TR: Yes, your completely right. It’s a perpetuation…yeah…
The interviewee, TR talks about how following the process of being told ‘it’s your stuff’ and then turning it into childhood feelings leads to ”you were kind of accepted in the group.” He talks about other related problems:
TR: It’s just almost impossible because you go there and try to talk about the stuff you want to talk about, and it’s not what they want, and then your not part of the group anymore. I didn’t want to go there because it just felt something is wrong. I’m thinking this, and those people are saying that its wrong, and I should feel my feelings and that won’t go away. But I was so, I found myself more sure of who I was and they couldn’t take that away from me.
… I came out of my own therapy because I was doing the same thing over and over. And this time I would not feel better afterwards… Primal people are kind of merciless, like when they go for their feeling watch out…
… once you get out of the primal community you’re like wow, something was wrong; you just get immune to this. I think for me I accepted that because in my family it was like that.
INT: For my first week, I was protected from that, I remember [my therapist] showing [a senior therapist] how my face had changed, but that could have been just confirmation bias or relaxation from endorphins,
TR: Yeah endorphins, I get that biking, its cheaper!

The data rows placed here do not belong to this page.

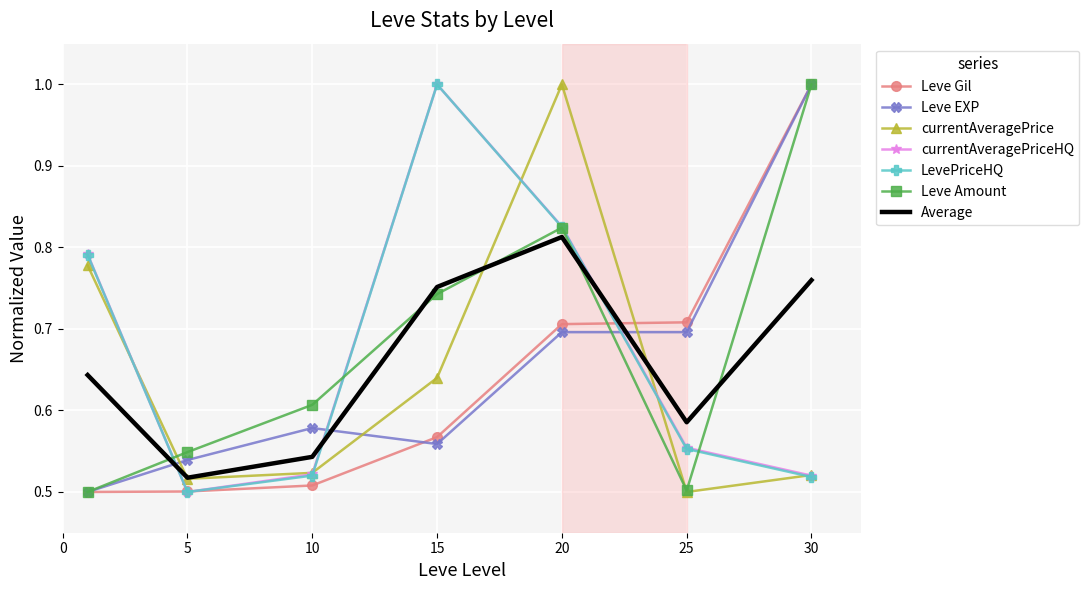

What is the maximum value shown in the chart?

1.0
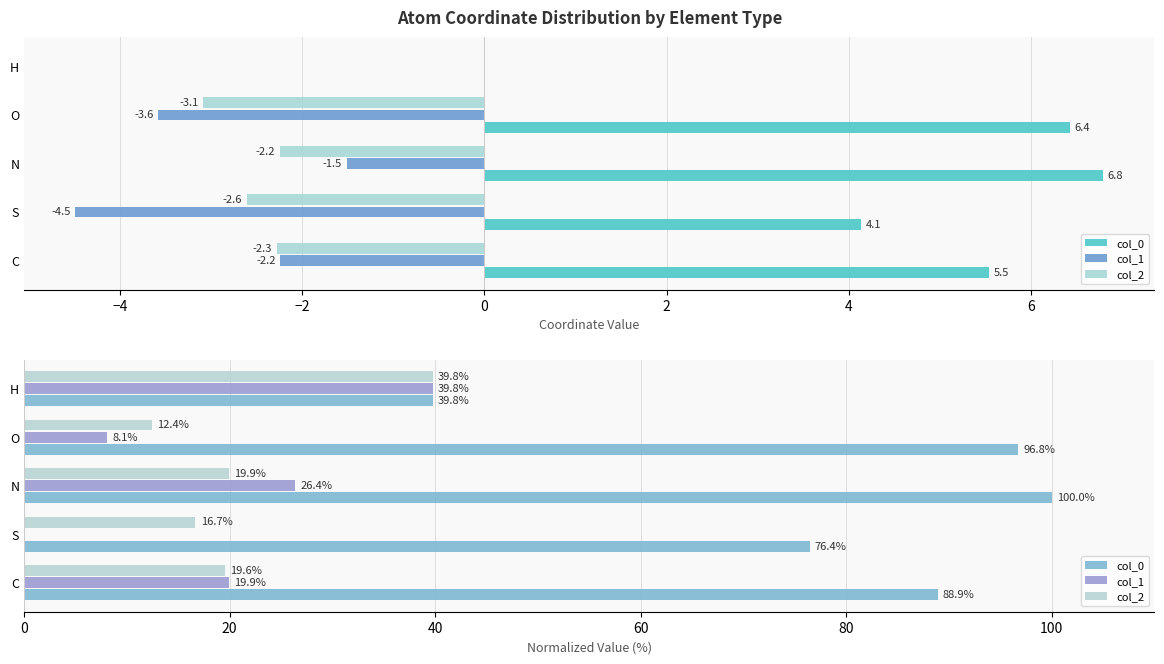

What position from the right is O?

2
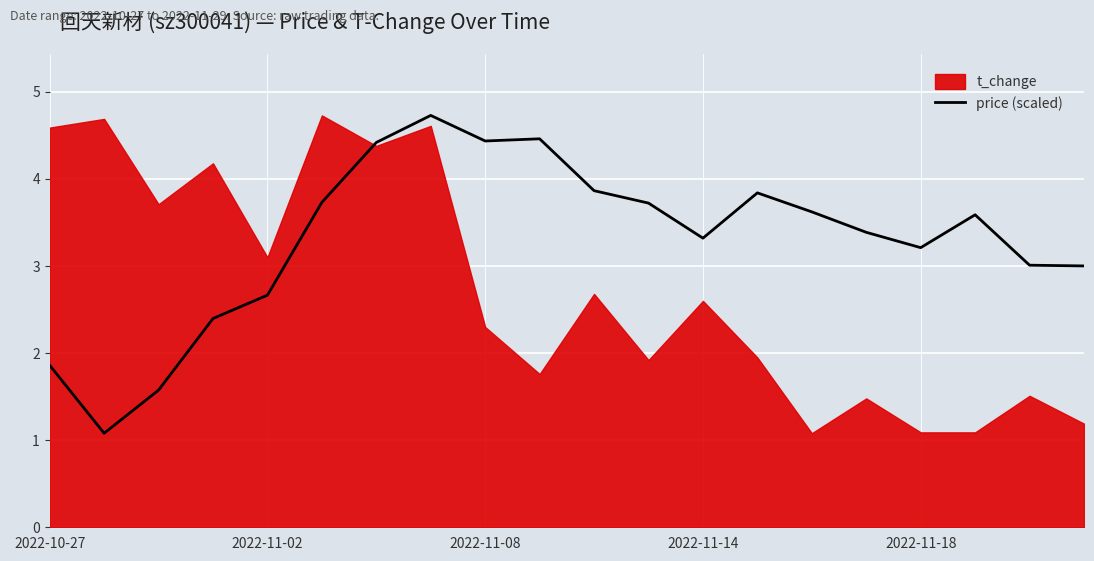

What is the average value?

3.3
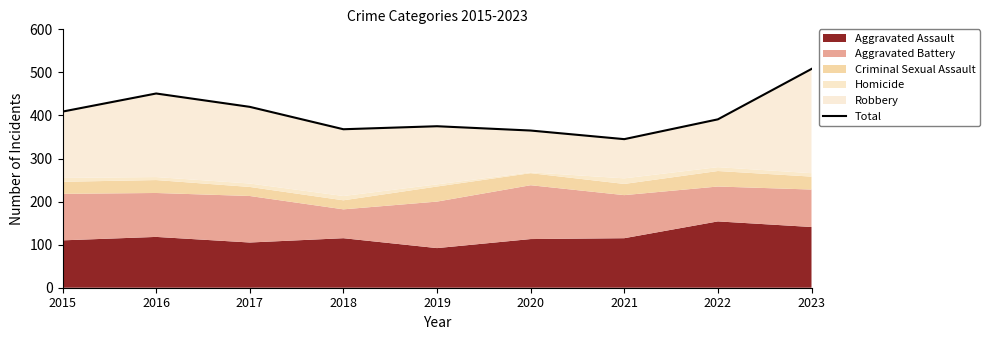

What is the value of the 7th point from the left?

345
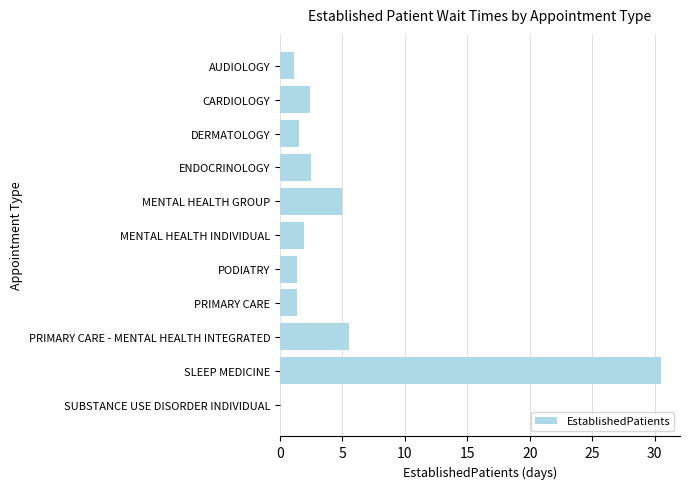

At which category does the chart reach its peak across all series?

SLEEP MEDICINE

INT: That’s the thing about primal therapy, if there is some benefit it’s still too expensive
TR: Its very expensive
INT: Yeah, for the benefit that you get. There are cheaper psychologists available with Ph.D.s rather than Psych Assistants. They may be better for people because I see primal theory as being a problem. There were free therapists available sometimes in college, and when I believed in primal, I would avoid that.
TR: Yeah!
INT: I did avoid them
TR: Me too!
The discussion turns back to the earlier topic of cultism:
INT: … They allow you to joke about it being like a religion or cult.
TR: YES! That’s true, that’s true [laughs]
INT: And they even joke about it
TR: So it means its okay…that’s why it’s powerful, it’s not this thing you can easily identify as a cult. You can still joke about it, it’s so weird.
INT: … you can be mad about [the senior therapists] all you want.
TR: You can come in and feel it.
INT: But you have to change it into feelings.
TR: That’s where the mess up starts, they would say something like: “you’re just going to HAVE to go for your feelings, and it will have to stop being with us”… There’s nothing wrong with what’s going on with the Center because it’s all feelings in the past. That’s to me where the mess up is.
The interview changes direction and the question of why we didn’t leave comes up:
INT: Was there anytime where you thought “I’m going to leave now” but you didn’t?
TR: Yes, early on it was. Art [Janov] came in and told the therapist [I] had to change what [I] was doing. It was going well before that, and after I was just lost.
INT: How did you end up staying?
TR: I thought that “well I need to go for my feelings” and all of that is just feelings and I’ll get through it. I wanted to leave the training, I thought it was just crazy and it overwhelmed me. Also I felt I was getting in the clique.
INT: I remember being told in the training that we were a really good group now, not like the last lot.
TR: Yeah, Oh yeah, we got that too [a few years earlier]
The discussion transitioned to talk about the commonly used therapeutic move in primal therapy of the therapist telling a complaining patient that “it’s a feeling”:
TR: At one point you become like “Hey, I’m telling you something”
We continue, and we start to talk about what it was like once TR had stopped primal therapy:
TR: I found that once I stopped [primal therapy] I could relate to other people better. That was a challenge. And I realized I have to stop doing this because I’m not going to go anywhere.
The interview came to an end shortly after this. The interviewer and interviewee wanted to communicate some of the things the observed. By doing this it might make some other potential primal therapy fan’s life a little better than they would have been had these experiences not been exposed.